Tandaseru — Suasana bundaran ibu kota Maluku Utara, Sofifi, sore tadi (Kamis, 24/07/2025) mendadak memanas. Sekelompok mahasiswa dari Komite Gerakan Mahasiswa Pemerhati Sosial (GAMHAS) Maluku Utara menggelar aksi refleksi dan tuntutan keras terhadap penahanan 11 warga Maba Sangaji, Halmahera Timur.
Mereka menilai, penahanan tersebut adalah bentuk ketidakadilan negara terhadap masyarakat yang memperjuangkan hak atas tanah leluhur mereka.

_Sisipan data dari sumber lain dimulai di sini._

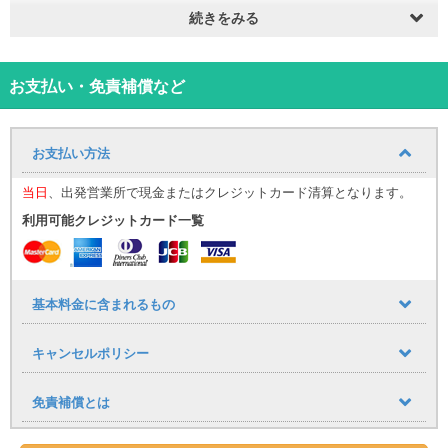
続きをみる
読谷店貸出→那覇小禄店返却OKです♪
さらに・・！
返却後の空港送迎無料！
無料送迎をご利用希望でしたら事前にご連絡お願いします♪
お支払い・免責補償など
楽しい沖縄旅行のお手伝いいたします。
レンタカーをもっと身近にもっと使いやすく！良心プライスです♪
お支払い方法
ETC搭載車、Bluetooth搭載車はオプションで選択できます。
当日
、出発営業所で現金またはクレジットカード清算となります。
免責補償込み価格！思いがけぬトラブル等でも大丈夫！
（※交通法規違反、公序良俗に反する行為によるトラブル、タイヤホ
利用可能クレジットカード一覧
イルキャップの破損・紛失は補償対象外）
さらに・・！NOC補償完備（レンタカーの休業補償）
免責適用外項目、タイヤホイールキャップの破損・紛失、当て逃げ
などフルカバー！
基本料金に含まれるもの
旅行中のもしもに備えましょう♪
キャンセルポリシー
読谷村内送迎無料！
ご利用希望でしたら事前にご連絡お願いします♪
＊スタッフの勤務状況、予約状況により送迎お受けできないことも
免責補償とは
ございます。予めご了承下さい＊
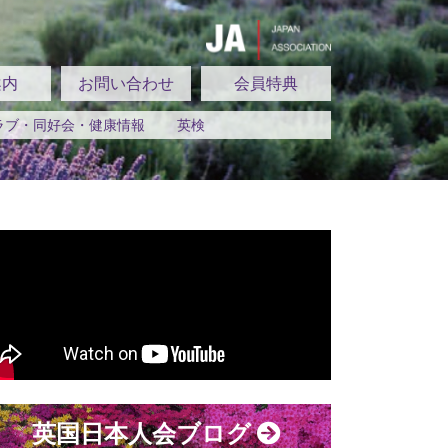
案内
お問い合わせ
会員特典
ラブ・同好会・健康情報
英検
英国日本人会ブログ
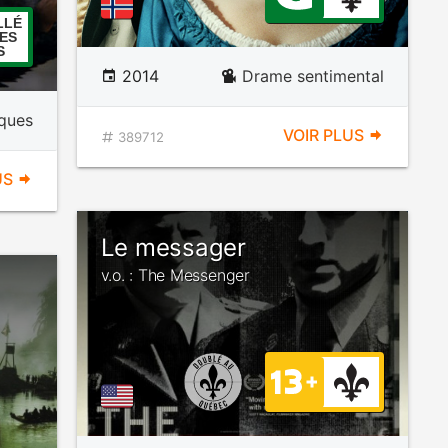
LLÉ
ES
S
2014
Drame sentimental
iques
VOIR PLUS
389712
US
Le messager
v.o. : The Messenger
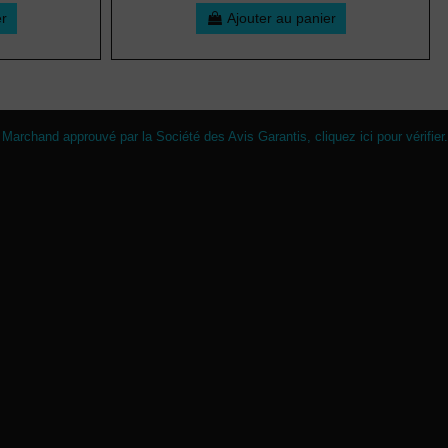
er
Ajouter au panier
Marchand approuvé par la Société des Avis Garantis,
cliquez ici pour vérifier
.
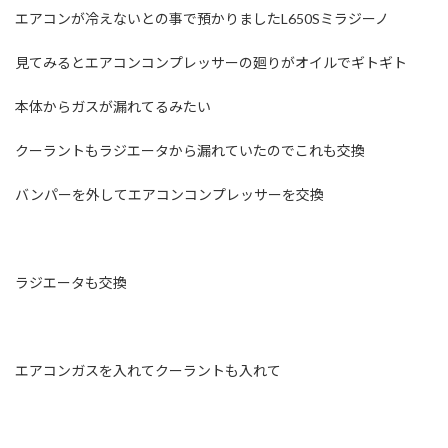
エアコンが冷えないとの事で預かりましたL650Sミラジーノ
見てみるとエアコンコンプレッサーの廻りがオイルでギトギト
本体からガスが漏れてるみたい
クーラントもラジエータから漏れていたのでこれも交換
バンパーを外してエアコンコンプレッサーを交換
ラジエータも交換
エアコンガスを入れてクーラントも入れて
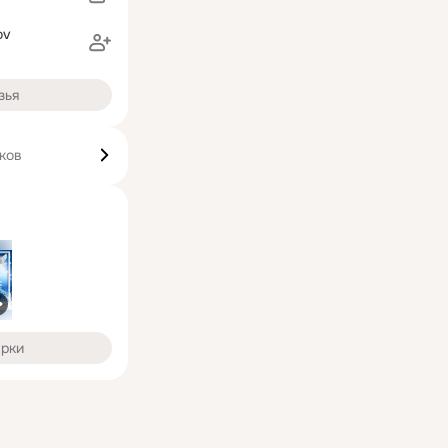
ov
зья
ков
арки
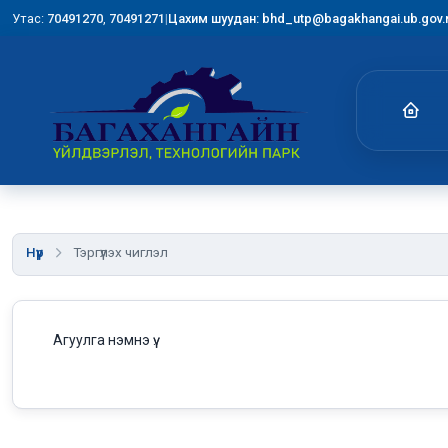
Утас:
70491270
,
70491271
|
Цахим шуудан: bhd_utp@bagakhangai.ub.gov
Нүүр
Тэргүүлэх чиглэл
Агуулга нэмнэ үү.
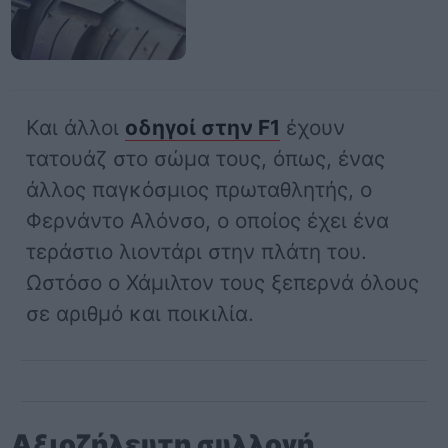
Και άλλοι
οδηγοί στην F1
έχουν
τατουάζ στο σώμα τους, όπως, ένας
άλλος παγκόσμιος πρωταθλητής, ο
Φερνάντο Αλόνσο, ο οποίος έχει ένα
τεράστιο λιοντάρι στην πλάτη του.
Ωστόσο ο Χάμιλτον τους ξεπερνά όλους
σε αριθμό και ποικιλία.
Αξιοζήλευτη συλλογή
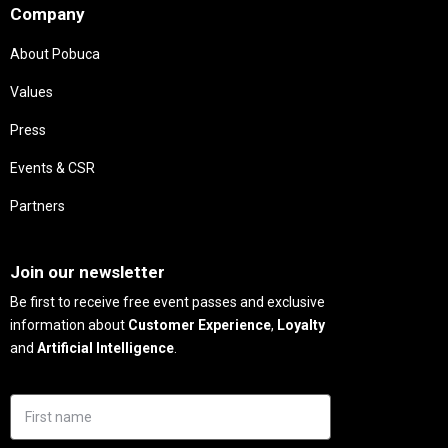
Company
About Pobuca
Values
Press
Events & CSR
Partners
Needs
Join our newsletter
Be first to receive free event passes and exclusive
information about
Customer Experience
,
Loyalty
and
Artificial Intelligence
.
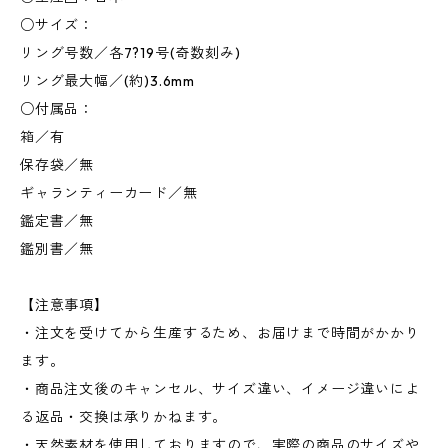
○サイズ：
リング号数／各7?19号(奇数刻み)
リング最大幅／(約)3.6mm
○付属品：
箱／有
保存袋／無
ギャランティーカード／無
鑑定書／無
鑑別書／無
【注意事項】
・注文を受けてから生産するため、お届けまで時間がかかり
ます。
・商品注文後のキャンセル、サイズ違い、イメージ違いによ
る返品・交換は承りかねます。
・天然素材を使用しておりますので、実際の商品のサイズや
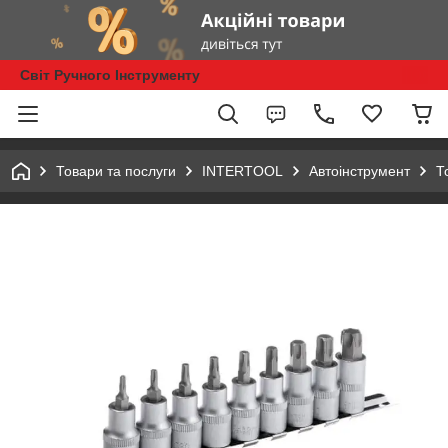
Світ Ручного Інструменту
Товари та послуги
INTERTOOL
Автоінструмент
Т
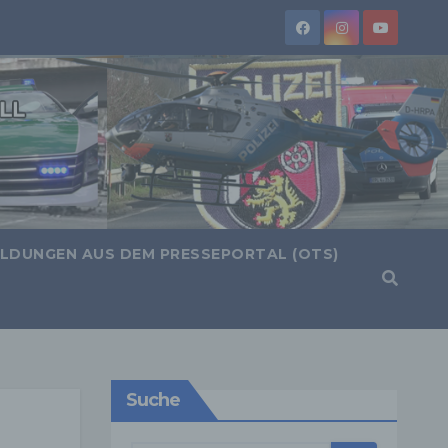
LDUNGEN AUS DEM PRESSEPORTAL (OTS)
Suche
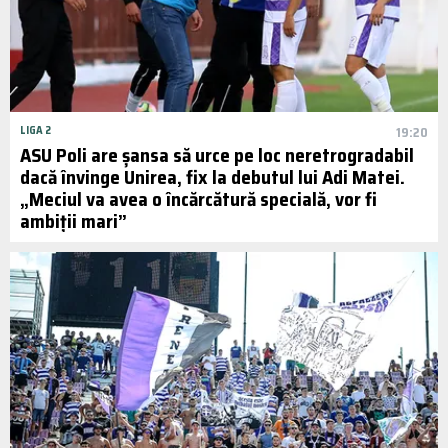
LIGA 2
19:20
ASU Poli are șansa să urce pe loc neretrogradabil
dacă învinge Unirea, fix la debutul lui Adi Matei.
„Meciul va avea o încărcătură specială, vor fi
ambiții mari”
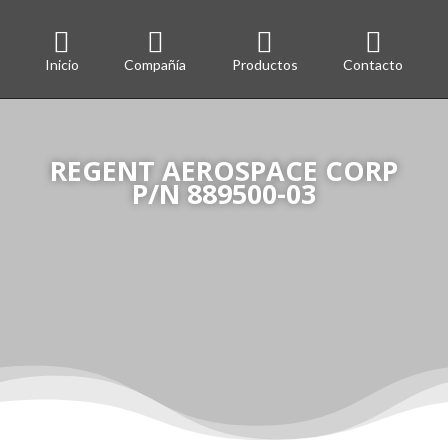




Inicio
Compañía
Productos
Contacto
REGENT AEROSPACE CORP
P/N 889500-03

Di tengah aksi, bendera GAMHAS berkibar gagah di sisi para orator yang secara bergantian menyuarakan aspirasi lewat megafon.
Sebuah spanduk bertuliskan “BEBASKAN 11 WARGA MABA SANGAJI TANPA SYARAT, MEREKA BUKAN PREMAN” terpampang jelas, menggambarkan kemarahan massa terhadap kriminalisasi warga oleh aparat.
Baskara, Ketua Komite GAMHAS, dalam orasinya menyebut negara saat ini cenderung memihak pada kepentingan korporasi besar.
“Mereka yang menolak penggusuran adalah orang-orang yang mempertahankan ruang hidupnya. Tapi malah dituduh pembuat onar,” teriaknya lantang.
Ia mencontohkan banyak wilayah kaya tambang seperti Papua, Konawe, dan Sulawesi Selatan yang ironisnya tidak memberikan kesejahteraan merata bagi masyarakat setempat.
“Yang sejahtera justru hanya korporasi asing. Kita tidak ingin hal serupa terjadi di Maluku Utara,” tegas Baskara.
Lebih jauh, Baskara mendesak negara untuk menghentikan praktik pengorbanan rakyat demi ambisi segelintir elite.
“Negara harus sadar. Selama ini rakyat Maluku Utara menyumbang hasil bumi ke pusat, tapi saat mempertahankan tanahnya, mereka dikriminalisasi,” katanya keras.
Giliran Manda, Ketua Sektor Unibra GAMHAS, yang mengambil alih megafon. Ia menyebut penolakan terhadap PT Position di Halmahera Timur sebagai bentuk perlawanan atas perampasan tanah.
“11 warga ditetapkan sebagai tersangka hanya karena mempertahankan tanahnya. Di mana fungsi aparat sebagai pelindung rakyat?” tanyanya.
Ia juga menyayangkan peran negara yang menurutnya justru memfasilitasi kapitalisme rakus yang merampas ruang hidup rakyat.
“Kami muak. Hukum hanya menjadi alat pembenaran bagi korporasi. Negara dan investor itu berselingkuh,” tegas Manda dalam bobotan orasinya.
Tak hanya itu, ia mengkritik tajam pemanfaatan Pasal 33 Ayat 3 UUD 1945 yang menurutnya hanya jadi hiasan konstitusi.
“Kekayaan alam dikuasai negara untuk kemakmuran rakyat hanyalah ilusi. Yang terjadi justru sebaliknya, rakyat ditindas,” ucapnya.
Aksi diakhiri dengan pembacaan tuntutan. GAMHAS menyuarakan tiga poin utama:
- Bebaskan tanpa syarat 11 warga Maba Sangaji yang ditahan secara paksa
- Tolak segala bentuk aktivitas PT Position di wilayah adat Maba Sangaji
- Tegakkan asas keadilan dan supremasi hukum oleh kepolisian dan kejaksaan RI.
Sebelum membubarkan diri, Baskara menyerukan komitmen untuk terus melakukan tekanan moral dan aksi lanjutan bila tuntutan mereka tidak direspons.